Não é inteiramente pacífica, na doutrina e na jurisprudência, como desde logo resulta da fundamentação da sentença recorrida, a questão de saber se pode haver lugar a um redução equitativa da indemnização prevista no art.º 442.º n.º 2 do C.Civil, com recurso ao art.º 812.º do C.Civil, pela analogia das situações.
No âmbito da doutrina, tal é admitido, nomeadamente por António Pinto Monteiro, in Cláusula Penal e Indemnização, pág. 195 ss. ou por Ana Prata in O Contrato Promessa e o seu Regime Civil, pág. 794; em sentido contrário, pronunciaram-se Antunes Varela, in Sobre o Contrato Promessa, pág. 374 e Calvão da Silva, in Cumprimento e Sanção Pecuniária Compulsória, pág. 305 salientando não só a diferente estrutura jurídica do sinal e da cláusula penal, mas também o facto de não poder considerar-se a existência de uma lacuna que justifique a aplicação analógica do art.º 812.º ao regime do sinal.

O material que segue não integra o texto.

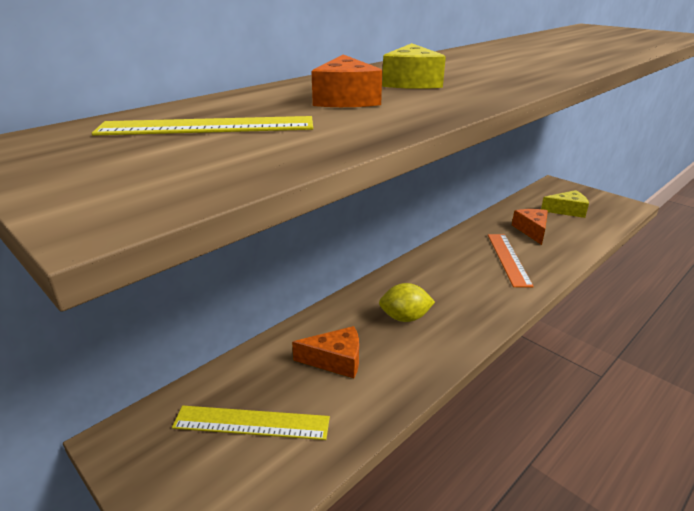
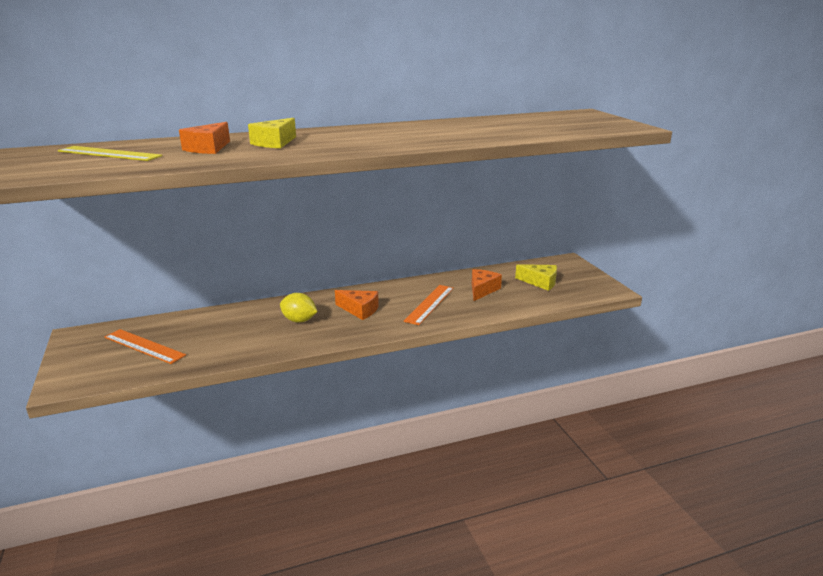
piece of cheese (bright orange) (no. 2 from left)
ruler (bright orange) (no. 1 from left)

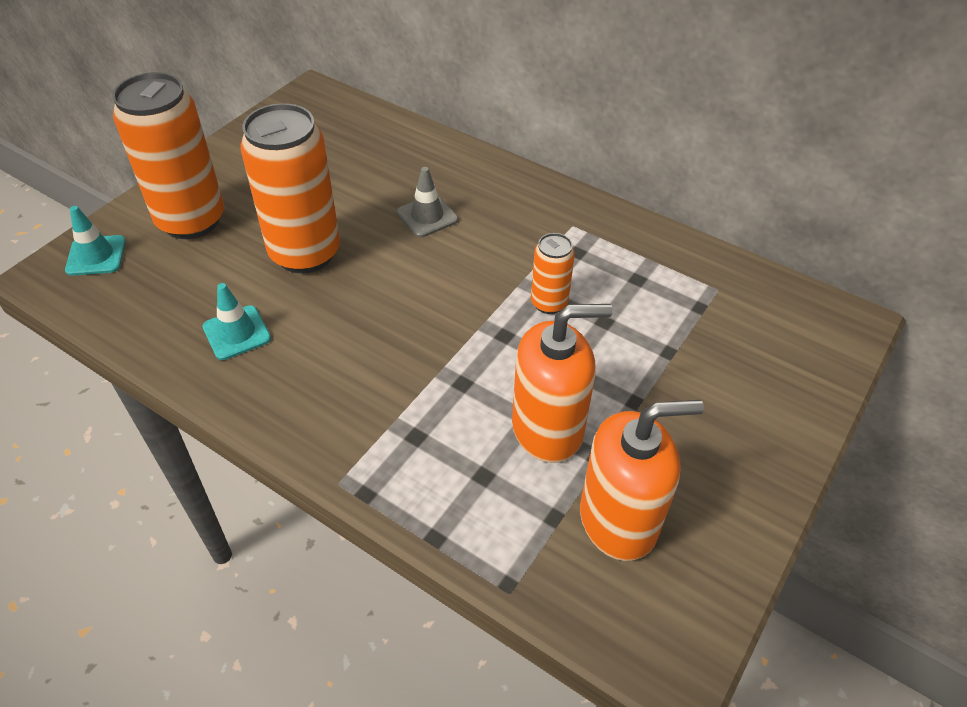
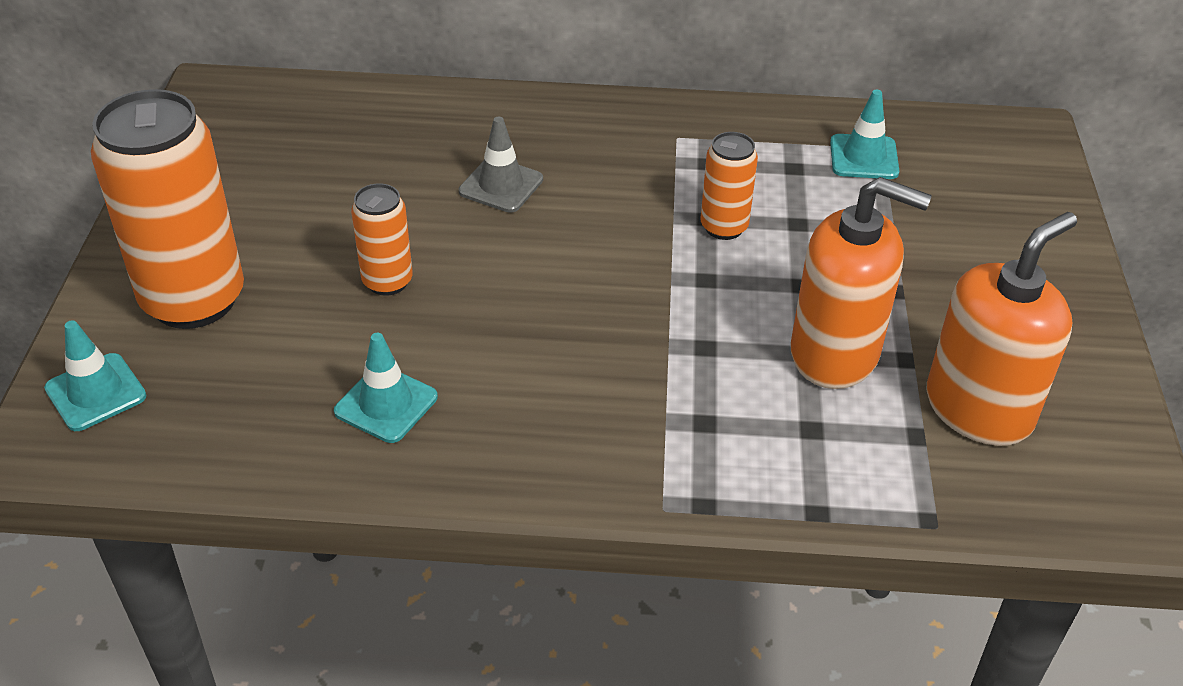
soda can (bright orange) (no. 2 from left)
soap pump (bright orange) (no. 1 from left)
road cone (aqua) (no. 3 from left)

Regista-se uma posição intermédia defendida por Nuno Pinto Oliveira, que é expressa no Acórdão do STJ de 06.07.2023 no proc. 547/20.2T8ALM.L1.S1 inwww.dgsi.pt de que é relator, citado pela Recorrente para fundamentar a sua pretensão, no sentido de que se justifica, por analogia, a aplicação do regime da cláusula penal previsto no art.º 812.º do C.Civil ao sinal, mas apenas se o sinal for confirmatório-penal, correspondendo a uma sanção ou pena fixada pelas partes para o incumprimento com natureza compulsória, caso em que apresentam uma afinidade funcional, e já não se o sinal tiver um função indemnizatória.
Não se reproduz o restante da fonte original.